**What to produce**. In the records below, find the line with "31: (542, 587)" and the line with "85: (452, 591)"; return exactly those lines and every line between them.
──────── Source information
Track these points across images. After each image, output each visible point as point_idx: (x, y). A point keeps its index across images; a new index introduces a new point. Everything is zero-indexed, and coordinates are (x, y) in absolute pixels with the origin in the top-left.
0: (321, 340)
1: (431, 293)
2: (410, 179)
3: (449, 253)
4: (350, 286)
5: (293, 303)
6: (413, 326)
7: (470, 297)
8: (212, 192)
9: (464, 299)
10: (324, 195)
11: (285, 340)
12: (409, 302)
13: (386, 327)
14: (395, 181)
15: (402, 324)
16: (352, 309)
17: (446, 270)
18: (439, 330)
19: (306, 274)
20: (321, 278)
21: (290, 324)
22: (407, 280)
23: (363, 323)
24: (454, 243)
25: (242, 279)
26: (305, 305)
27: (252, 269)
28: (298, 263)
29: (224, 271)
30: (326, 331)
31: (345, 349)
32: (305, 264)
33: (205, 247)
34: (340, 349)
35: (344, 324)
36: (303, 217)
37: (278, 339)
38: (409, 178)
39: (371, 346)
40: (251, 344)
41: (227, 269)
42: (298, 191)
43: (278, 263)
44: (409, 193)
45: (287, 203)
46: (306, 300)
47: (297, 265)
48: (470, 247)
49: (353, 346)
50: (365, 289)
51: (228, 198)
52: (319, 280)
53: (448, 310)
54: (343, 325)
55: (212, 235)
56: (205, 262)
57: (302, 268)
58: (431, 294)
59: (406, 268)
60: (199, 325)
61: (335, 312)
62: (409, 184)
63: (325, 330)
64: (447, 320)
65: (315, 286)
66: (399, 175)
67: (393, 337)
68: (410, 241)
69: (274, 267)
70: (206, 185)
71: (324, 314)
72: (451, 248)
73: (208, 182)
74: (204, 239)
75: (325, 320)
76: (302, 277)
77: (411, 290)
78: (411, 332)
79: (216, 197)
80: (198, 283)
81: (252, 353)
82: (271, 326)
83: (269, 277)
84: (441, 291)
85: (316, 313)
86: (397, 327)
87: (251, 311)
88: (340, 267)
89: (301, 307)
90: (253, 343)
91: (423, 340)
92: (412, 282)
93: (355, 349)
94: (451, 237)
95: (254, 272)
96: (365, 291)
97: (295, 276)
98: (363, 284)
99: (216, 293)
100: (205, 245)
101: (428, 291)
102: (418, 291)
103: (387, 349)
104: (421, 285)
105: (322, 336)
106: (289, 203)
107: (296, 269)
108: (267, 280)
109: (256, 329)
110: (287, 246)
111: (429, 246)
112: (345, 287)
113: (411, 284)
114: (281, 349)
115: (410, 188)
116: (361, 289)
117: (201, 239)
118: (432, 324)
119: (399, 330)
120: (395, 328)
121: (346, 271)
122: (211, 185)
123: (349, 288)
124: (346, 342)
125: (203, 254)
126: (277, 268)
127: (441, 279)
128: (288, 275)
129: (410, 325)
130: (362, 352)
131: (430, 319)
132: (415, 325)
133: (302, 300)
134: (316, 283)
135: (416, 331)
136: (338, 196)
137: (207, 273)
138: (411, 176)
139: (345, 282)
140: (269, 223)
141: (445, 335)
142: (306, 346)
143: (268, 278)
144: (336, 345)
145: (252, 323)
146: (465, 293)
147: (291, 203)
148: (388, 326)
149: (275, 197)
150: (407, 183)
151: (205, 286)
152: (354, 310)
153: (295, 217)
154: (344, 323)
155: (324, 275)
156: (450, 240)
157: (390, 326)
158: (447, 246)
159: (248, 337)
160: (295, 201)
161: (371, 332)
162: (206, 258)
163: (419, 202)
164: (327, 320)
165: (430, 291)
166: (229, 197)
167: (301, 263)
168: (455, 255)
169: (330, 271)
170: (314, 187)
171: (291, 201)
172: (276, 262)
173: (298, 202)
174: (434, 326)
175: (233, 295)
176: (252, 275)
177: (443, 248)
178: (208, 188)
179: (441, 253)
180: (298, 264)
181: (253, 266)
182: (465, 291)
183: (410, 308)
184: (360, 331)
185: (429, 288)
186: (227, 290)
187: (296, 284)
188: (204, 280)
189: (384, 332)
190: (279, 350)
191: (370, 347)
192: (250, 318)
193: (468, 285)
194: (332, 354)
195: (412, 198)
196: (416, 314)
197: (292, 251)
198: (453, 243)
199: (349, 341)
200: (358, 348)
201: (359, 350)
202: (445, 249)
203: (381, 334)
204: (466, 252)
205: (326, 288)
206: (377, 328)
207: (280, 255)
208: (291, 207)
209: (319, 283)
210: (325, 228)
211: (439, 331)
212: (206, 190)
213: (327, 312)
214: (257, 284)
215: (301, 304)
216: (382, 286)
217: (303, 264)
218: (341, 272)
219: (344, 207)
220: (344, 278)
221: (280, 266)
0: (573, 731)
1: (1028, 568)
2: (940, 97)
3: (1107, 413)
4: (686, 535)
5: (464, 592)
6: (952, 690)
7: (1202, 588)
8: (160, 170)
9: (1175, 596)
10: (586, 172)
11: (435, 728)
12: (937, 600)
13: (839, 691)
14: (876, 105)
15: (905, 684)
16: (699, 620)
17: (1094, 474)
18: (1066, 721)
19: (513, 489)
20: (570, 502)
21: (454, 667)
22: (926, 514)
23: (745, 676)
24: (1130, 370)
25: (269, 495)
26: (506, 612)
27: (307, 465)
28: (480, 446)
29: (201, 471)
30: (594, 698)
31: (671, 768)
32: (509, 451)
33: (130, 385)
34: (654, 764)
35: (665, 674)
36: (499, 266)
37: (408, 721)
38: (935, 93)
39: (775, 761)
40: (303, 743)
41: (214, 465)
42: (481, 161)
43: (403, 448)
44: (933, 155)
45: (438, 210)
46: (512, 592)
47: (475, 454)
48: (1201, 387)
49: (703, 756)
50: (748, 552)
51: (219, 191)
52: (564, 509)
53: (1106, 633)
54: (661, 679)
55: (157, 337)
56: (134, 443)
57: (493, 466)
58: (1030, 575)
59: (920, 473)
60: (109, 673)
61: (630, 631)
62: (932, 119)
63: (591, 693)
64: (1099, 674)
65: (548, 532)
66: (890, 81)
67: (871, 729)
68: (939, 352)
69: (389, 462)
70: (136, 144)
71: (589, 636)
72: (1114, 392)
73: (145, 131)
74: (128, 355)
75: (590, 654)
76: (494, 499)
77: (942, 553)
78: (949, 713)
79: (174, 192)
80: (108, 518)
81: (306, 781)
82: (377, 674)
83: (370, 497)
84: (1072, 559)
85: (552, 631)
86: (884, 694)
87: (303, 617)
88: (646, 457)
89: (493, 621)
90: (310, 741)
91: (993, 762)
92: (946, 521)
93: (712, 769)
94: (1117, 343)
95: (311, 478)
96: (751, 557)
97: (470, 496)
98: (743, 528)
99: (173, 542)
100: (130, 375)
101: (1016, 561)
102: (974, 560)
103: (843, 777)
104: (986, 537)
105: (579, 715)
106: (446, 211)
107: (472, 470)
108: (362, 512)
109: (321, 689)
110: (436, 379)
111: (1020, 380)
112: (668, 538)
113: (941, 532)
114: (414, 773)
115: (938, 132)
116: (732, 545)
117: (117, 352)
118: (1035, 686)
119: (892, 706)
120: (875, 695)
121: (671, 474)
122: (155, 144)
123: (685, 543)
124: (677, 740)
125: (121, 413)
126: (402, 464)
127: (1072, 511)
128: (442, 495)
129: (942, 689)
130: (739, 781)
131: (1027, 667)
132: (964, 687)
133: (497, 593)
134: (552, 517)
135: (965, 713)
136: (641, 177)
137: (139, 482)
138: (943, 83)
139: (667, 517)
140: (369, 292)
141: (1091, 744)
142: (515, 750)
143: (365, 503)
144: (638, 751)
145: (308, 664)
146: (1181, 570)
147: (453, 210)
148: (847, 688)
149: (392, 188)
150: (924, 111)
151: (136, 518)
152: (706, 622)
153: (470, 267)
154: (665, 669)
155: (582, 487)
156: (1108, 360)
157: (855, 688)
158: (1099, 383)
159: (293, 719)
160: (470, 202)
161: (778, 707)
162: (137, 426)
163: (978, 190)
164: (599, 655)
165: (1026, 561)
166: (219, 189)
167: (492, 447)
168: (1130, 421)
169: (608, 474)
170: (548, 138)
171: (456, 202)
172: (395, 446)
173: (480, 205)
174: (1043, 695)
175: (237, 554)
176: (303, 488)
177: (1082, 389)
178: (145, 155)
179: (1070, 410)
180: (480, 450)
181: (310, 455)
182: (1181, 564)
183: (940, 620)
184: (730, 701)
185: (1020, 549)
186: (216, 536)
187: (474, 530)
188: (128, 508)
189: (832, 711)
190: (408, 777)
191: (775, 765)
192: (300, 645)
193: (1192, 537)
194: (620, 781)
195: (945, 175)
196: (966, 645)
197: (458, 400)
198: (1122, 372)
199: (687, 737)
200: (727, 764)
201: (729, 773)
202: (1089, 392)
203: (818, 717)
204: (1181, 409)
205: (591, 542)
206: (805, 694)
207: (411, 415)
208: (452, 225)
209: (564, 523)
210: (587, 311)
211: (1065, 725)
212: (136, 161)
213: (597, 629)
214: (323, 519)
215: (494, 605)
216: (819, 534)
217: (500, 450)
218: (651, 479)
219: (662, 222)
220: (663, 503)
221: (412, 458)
────────────────
──────── Source information
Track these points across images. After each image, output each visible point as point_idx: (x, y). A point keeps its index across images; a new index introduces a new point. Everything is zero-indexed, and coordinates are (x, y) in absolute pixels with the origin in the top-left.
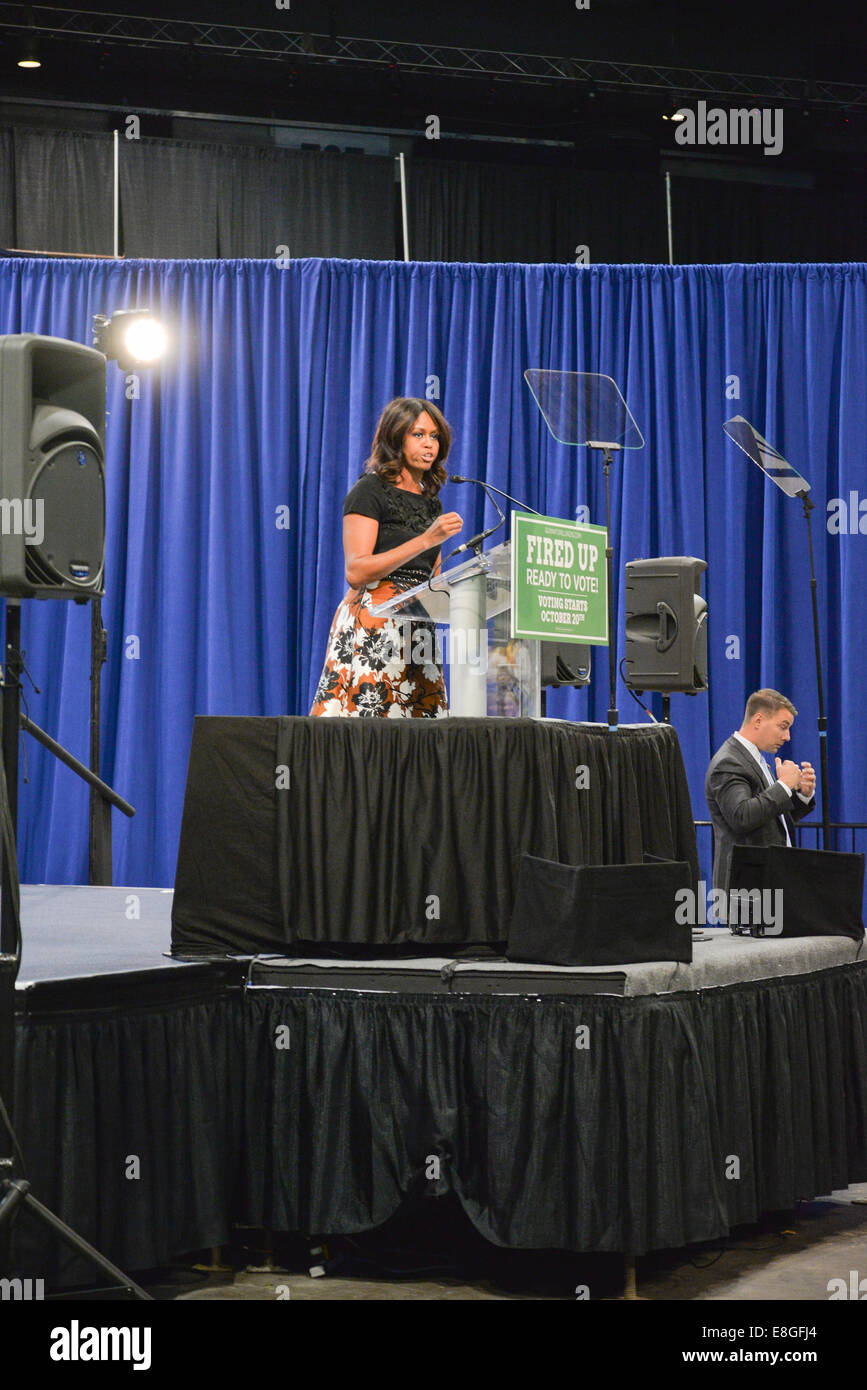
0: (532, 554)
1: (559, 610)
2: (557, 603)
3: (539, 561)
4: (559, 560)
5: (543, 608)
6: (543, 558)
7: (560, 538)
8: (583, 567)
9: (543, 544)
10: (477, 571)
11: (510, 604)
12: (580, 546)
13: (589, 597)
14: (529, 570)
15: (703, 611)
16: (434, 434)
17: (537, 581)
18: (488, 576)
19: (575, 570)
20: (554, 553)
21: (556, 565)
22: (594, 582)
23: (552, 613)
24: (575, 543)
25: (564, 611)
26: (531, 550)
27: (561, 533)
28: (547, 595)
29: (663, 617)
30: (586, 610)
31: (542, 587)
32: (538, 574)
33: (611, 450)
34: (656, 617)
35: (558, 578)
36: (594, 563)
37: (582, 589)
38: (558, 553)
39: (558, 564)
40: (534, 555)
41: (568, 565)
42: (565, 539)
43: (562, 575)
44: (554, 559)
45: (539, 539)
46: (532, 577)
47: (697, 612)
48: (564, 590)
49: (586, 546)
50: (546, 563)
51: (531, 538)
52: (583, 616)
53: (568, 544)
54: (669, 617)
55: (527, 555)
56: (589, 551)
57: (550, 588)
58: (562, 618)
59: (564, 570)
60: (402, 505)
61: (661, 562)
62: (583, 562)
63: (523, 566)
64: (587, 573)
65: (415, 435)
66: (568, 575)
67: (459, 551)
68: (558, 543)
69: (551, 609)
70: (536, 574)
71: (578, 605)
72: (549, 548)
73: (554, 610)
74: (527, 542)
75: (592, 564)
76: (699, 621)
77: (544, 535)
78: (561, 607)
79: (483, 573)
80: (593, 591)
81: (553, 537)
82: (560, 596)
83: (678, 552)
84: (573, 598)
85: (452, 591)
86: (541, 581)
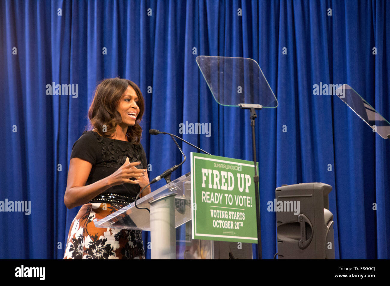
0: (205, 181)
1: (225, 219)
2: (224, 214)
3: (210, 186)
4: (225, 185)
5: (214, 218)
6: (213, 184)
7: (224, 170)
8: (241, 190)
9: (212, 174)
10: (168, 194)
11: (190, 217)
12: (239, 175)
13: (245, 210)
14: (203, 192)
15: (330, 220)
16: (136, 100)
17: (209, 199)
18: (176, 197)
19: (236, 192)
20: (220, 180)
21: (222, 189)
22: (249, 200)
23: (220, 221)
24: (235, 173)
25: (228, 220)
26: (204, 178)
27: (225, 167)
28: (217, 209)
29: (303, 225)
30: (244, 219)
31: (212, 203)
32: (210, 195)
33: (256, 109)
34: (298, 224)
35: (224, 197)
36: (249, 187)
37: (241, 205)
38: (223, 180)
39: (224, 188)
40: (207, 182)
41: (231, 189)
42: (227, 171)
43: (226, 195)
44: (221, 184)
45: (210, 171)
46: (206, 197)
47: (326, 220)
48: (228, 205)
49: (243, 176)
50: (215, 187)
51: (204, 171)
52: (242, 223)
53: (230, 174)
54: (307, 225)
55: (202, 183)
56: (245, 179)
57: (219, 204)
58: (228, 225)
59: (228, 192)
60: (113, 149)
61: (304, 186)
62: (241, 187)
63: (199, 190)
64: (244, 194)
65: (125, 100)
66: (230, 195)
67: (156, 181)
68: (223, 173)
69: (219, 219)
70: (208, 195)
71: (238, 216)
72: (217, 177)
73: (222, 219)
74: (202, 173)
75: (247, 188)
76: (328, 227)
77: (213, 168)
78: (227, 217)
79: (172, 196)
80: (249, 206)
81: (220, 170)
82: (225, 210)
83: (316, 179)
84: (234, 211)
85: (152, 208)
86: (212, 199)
────────────────
──────── Source information
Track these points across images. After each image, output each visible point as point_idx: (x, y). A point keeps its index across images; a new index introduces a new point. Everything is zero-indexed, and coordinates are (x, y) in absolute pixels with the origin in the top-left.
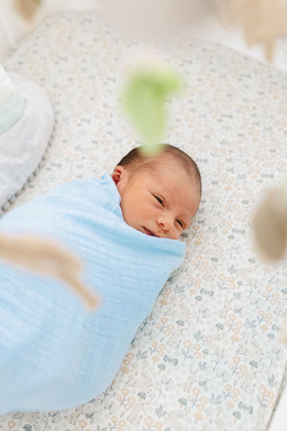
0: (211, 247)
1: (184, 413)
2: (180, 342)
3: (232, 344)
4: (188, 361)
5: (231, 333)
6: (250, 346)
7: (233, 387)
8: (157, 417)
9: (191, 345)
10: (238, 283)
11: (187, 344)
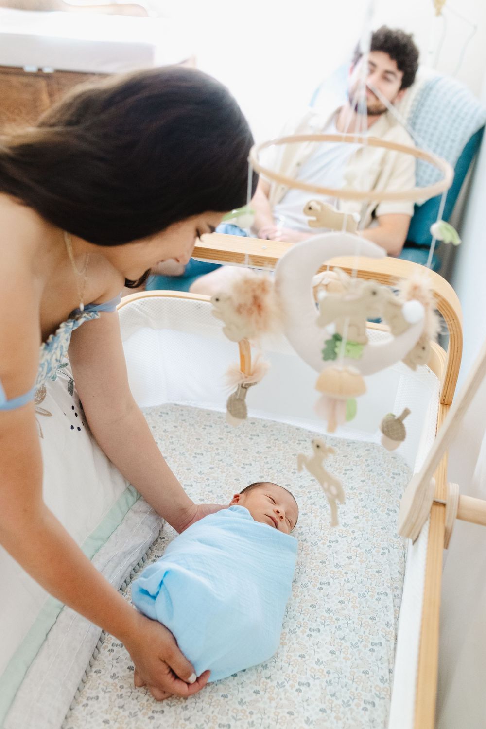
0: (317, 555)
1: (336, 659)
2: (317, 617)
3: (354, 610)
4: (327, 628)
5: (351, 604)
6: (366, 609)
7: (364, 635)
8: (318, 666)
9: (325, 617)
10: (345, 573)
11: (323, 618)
────────────────
**Response box**.
31: (542, 587)
32: (538, 574)
33: (611, 450)
34: (656, 617)
35: (558, 578)
36: (594, 563)
37: (582, 589)
38: (558, 553)
39: (558, 564)
40: (534, 555)
41: (568, 565)
42: (565, 539)
43: (562, 575)
44: (554, 559)
45: (539, 539)
46: (532, 577)
47: (697, 612)
48: (564, 590)
49: (586, 546)
50: (546, 563)
51: (531, 538)
52: (583, 616)
53: (568, 544)
54: (669, 617)
55: (527, 555)
56: (589, 551)
57: (550, 588)
58: (562, 618)
59: (564, 570)
60: (402, 505)
61: (661, 562)
62: (583, 562)
63: (523, 566)
64: (587, 573)
65: (415, 435)
66: (568, 575)
67: (459, 551)
68: (558, 543)
69: (551, 609)
70: (536, 574)
71: (578, 605)
72: (549, 548)
73: (554, 610)
74: (527, 542)
75: (592, 564)
76: (699, 621)
77: (544, 535)
78: (561, 607)
79: (483, 573)
80: (593, 591)
81: (553, 537)
82: (560, 596)
83: (678, 552)
84: (573, 598)
85: (452, 591)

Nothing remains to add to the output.